Act: Carry Out the Action

// Act performs the decided action
func (a *Agent) Act(action string, input string) {
	var response string

	switch action {
	case "quit":
		fmt.Printf("%s: Goodbye! Shutting down...\\n", a.name)
		a.running = false
		return
	case "greet":
		response = "Hello! Nice to meet you!"
	case "help":
		response = "I can help with basic conversations. Try 'hello', 'memory' to see what I remember, or 'quit' to exit."
	case "show_memory":
		if len(a.memory) == 0 {
			response = "My memory is empty."
		} else {
			var b strings.Builder
			fmt.Fprintf(&b, "I remember %d interactions:\\n", len(a.memory))
			for i, mem := range a.memory {
				fmt.Fprintf(&b, "  %d. %s\\n", i+1, mem)
			}
			response = b.String()
		}
	default:
		response = fmt.Sprintf("I heard: '%s'. I'm still learning how to respond to that!", input)
	}

	if response != "" {
		fmt.Printf("%s: %s\\n", a.name, response)
		// Add response to memory
		a.memory = append(a.memory, fmt.Sprintf("Agent: %s", strings.TrimSpace(response)))
	}
}

Explanation:

• Based on the action, the agent prints a response.
• quit stops the loop.
• show_memory prints out everything stored so far.
• All responses are stored in memory so they can be recalled later.

This is the “actuator” part: how the agent interacts with the outside world.

---

Run: The Core Loop

// Run starts the main agent loop
func (a *Agent) Run() {
	a.running = true
	fmt.Printf("Starting %s AI Agent...\\n", a.name)
	fmt.Println("Core loop: Perceive -> Think -> Act")
	fmt.Println("----------------------------------------")

	for a.running {
		select {
		case <-a.ctx.Done():
			fmt.Printf("%s: Received shutdown signal\\n", a.name)
			a.running = false
			return
		default:
			// 1. Perceive
			input := a.Perceive()
			if input == "" {
				continue
			}

			// 2. Think
			action := a.Think(input)

			// 3. Act
			a.Act(action, input)

			// Prevent console overwhelm
			time.Sleep(100 * time.Millisecond)
		}
	}
}

Explanation:

• Runs until a.running is false or the context is canceled.
• Executes the core cycle: Perceive → Think → Act.
• Includes a small sleep to avoid overwhelming the console.

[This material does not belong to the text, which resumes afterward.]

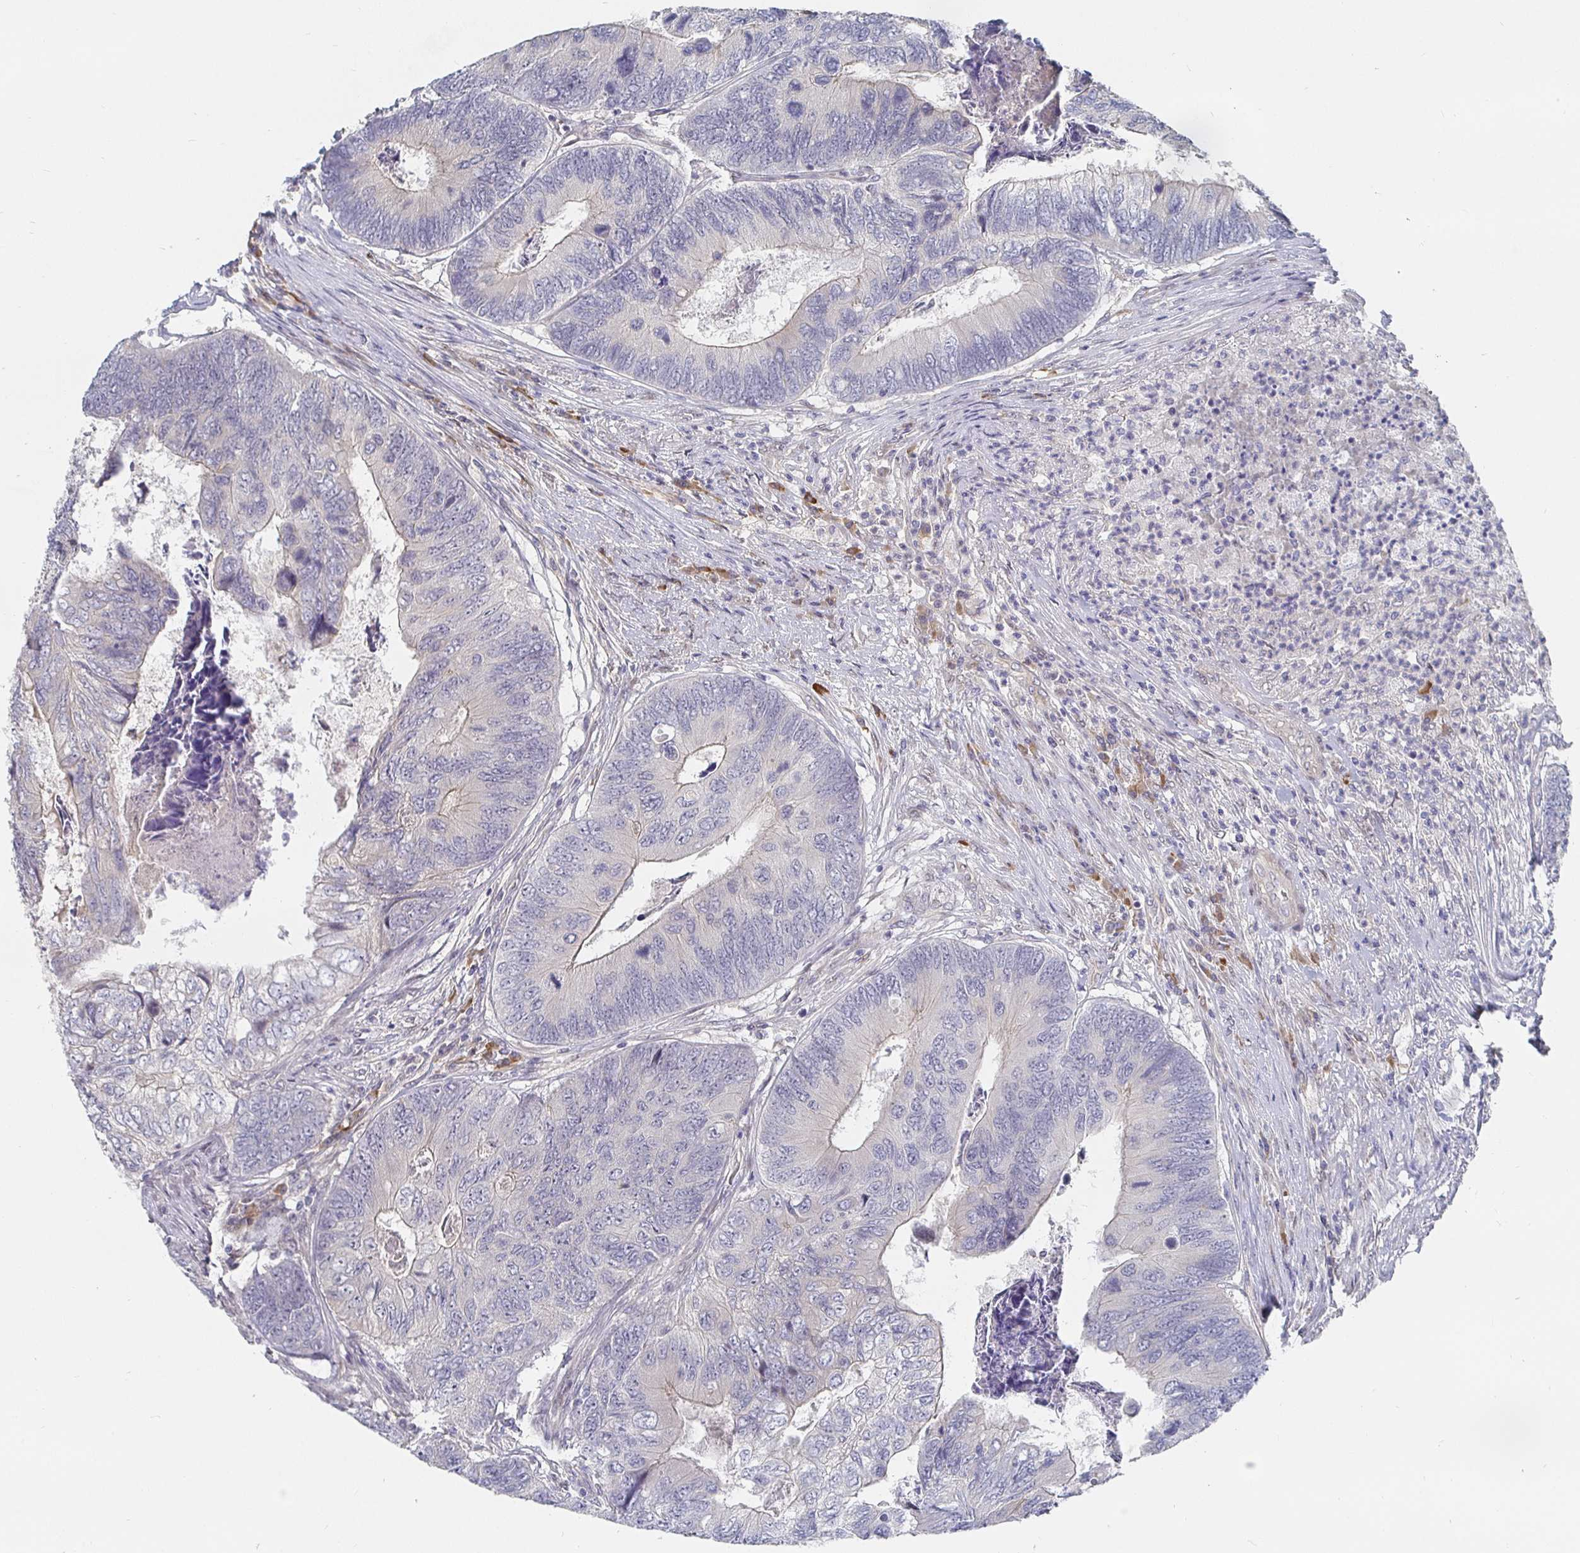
{"staining": {"intensity": "negative", "quantity": "none", "location": "none"}, "tissue": "colorectal cancer", "cell_type": "Tumor cells", "image_type": "cancer", "snomed": [{"axis": "morphology", "description": "Adenocarcinoma, NOS"}, {"axis": "topography", "description": "Colon"}], "caption": "Tumor cells show no significant expression in colorectal adenocarcinoma.", "gene": "MEIS1", "patient": {"sex": "female", "age": 67}}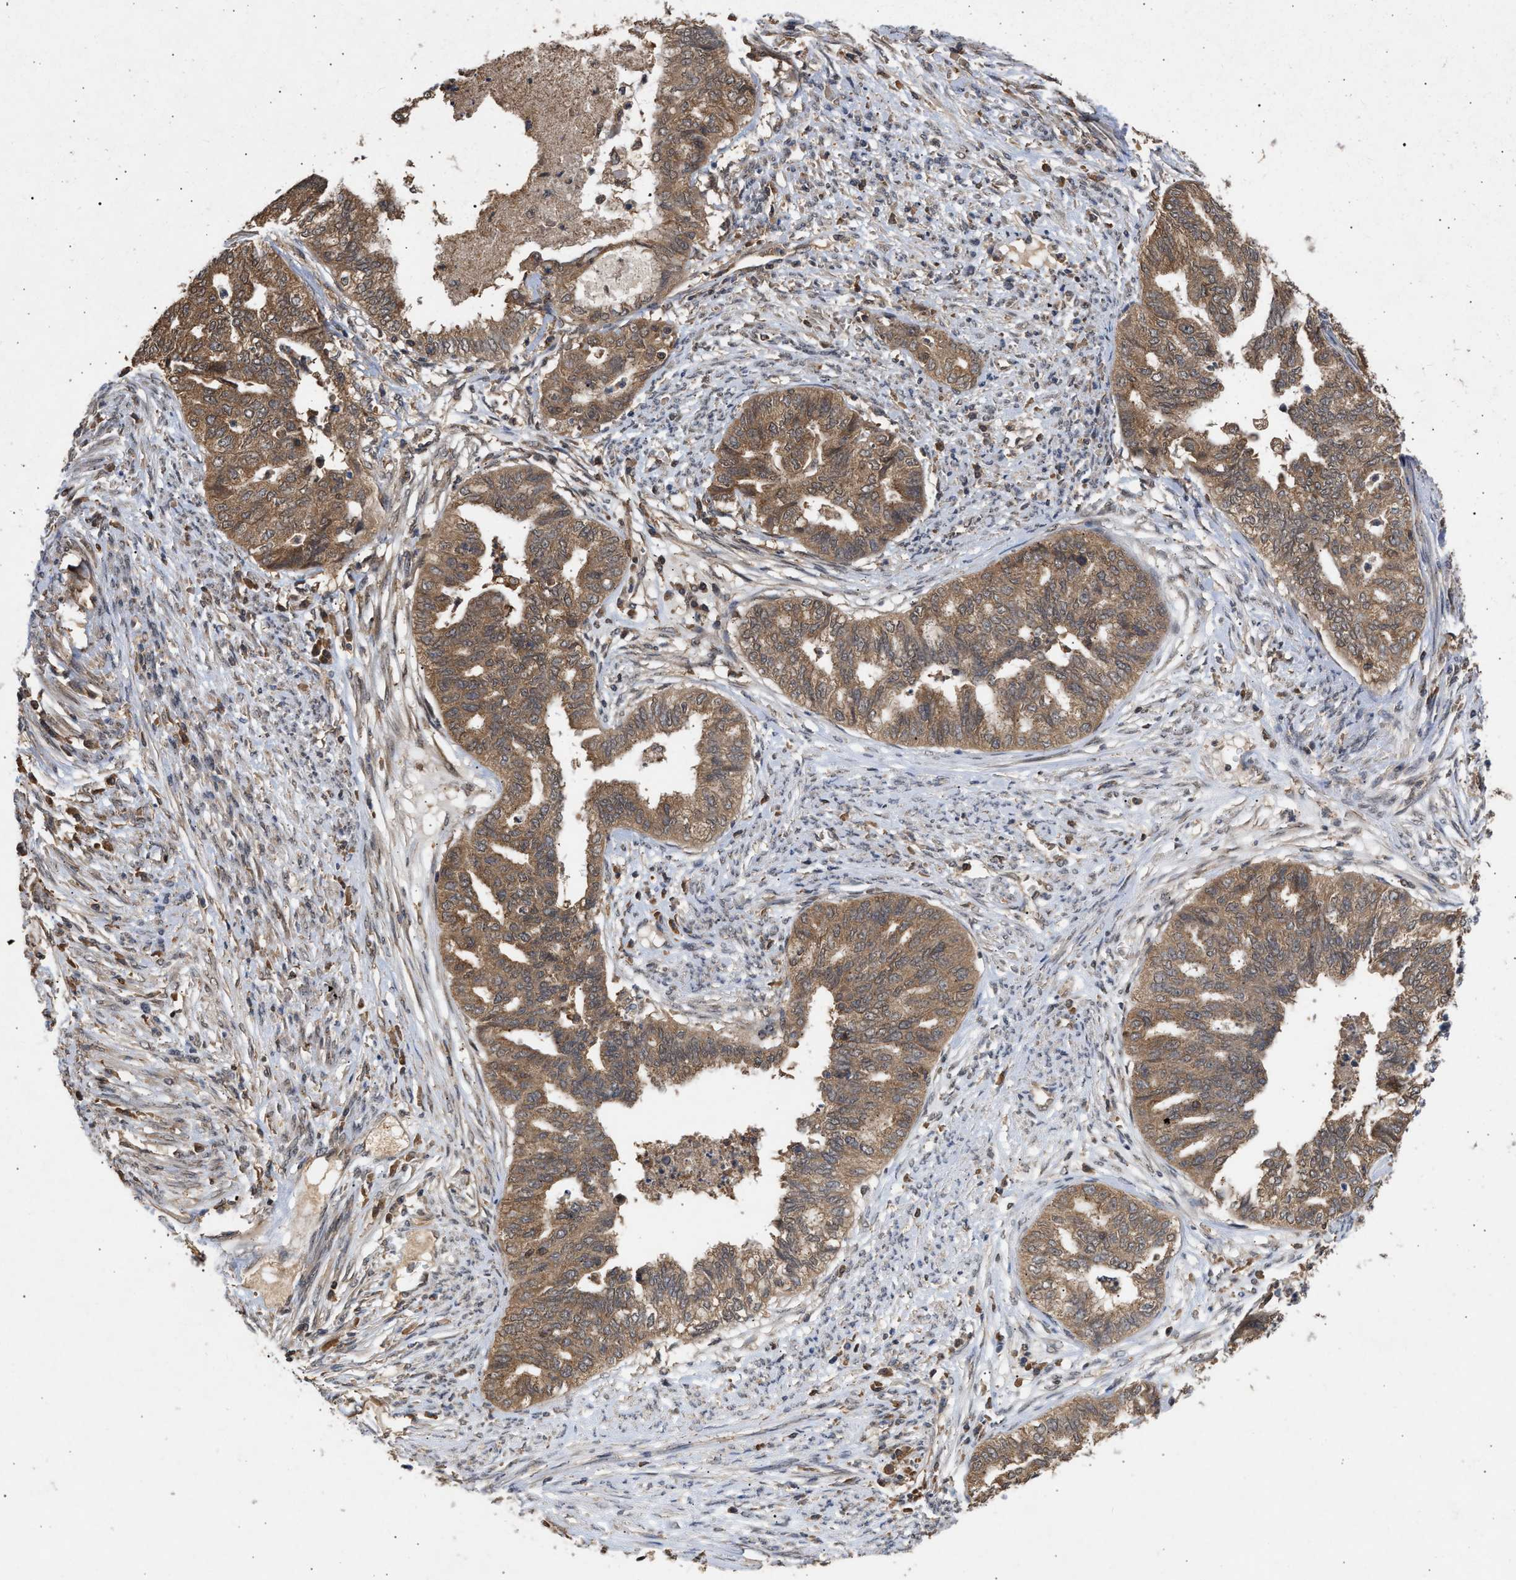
{"staining": {"intensity": "moderate", "quantity": ">75%", "location": "cytoplasmic/membranous"}, "tissue": "endometrial cancer", "cell_type": "Tumor cells", "image_type": "cancer", "snomed": [{"axis": "morphology", "description": "Adenocarcinoma, NOS"}, {"axis": "topography", "description": "Endometrium"}], "caption": "Human endometrial cancer (adenocarcinoma) stained with a protein marker displays moderate staining in tumor cells.", "gene": "FITM1", "patient": {"sex": "female", "age": 79}}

This is the beating heart of the agent.

---

Shutdown: Clean Exit

// Shutdown gracefully stops the agent
func (a *Agent) Shutdown() {
	a.cancel()
}

Explanation:

• Cancels the context, which signals the Run loop to stop.
• Ensures the program can exit cleanly when asked to.

---

Current State of the Agent

Right now I got some foundation in place, a skeleton of an agent. It’s intentionally basic: the “thinking” is just a switch statement, the “tools” are hardcoded responses, and the “memory” is nothing more than a slice of strings in memory. This is enough to demonstrate the core loop of an agent, but I can clearly see the moving parts I’ll eventually need to improve.

What’s Next……

From this skeleton, I want to explore adding support for calling LLMs directly with providers like Ollama, OpenAI, or Anthropic, and letting the loop go beyond canned responses.

This will improve the quality of the responses a fair amount. Once that foundation is in place, I can start layering back in things like memory, tool use, and planning around the LLM core.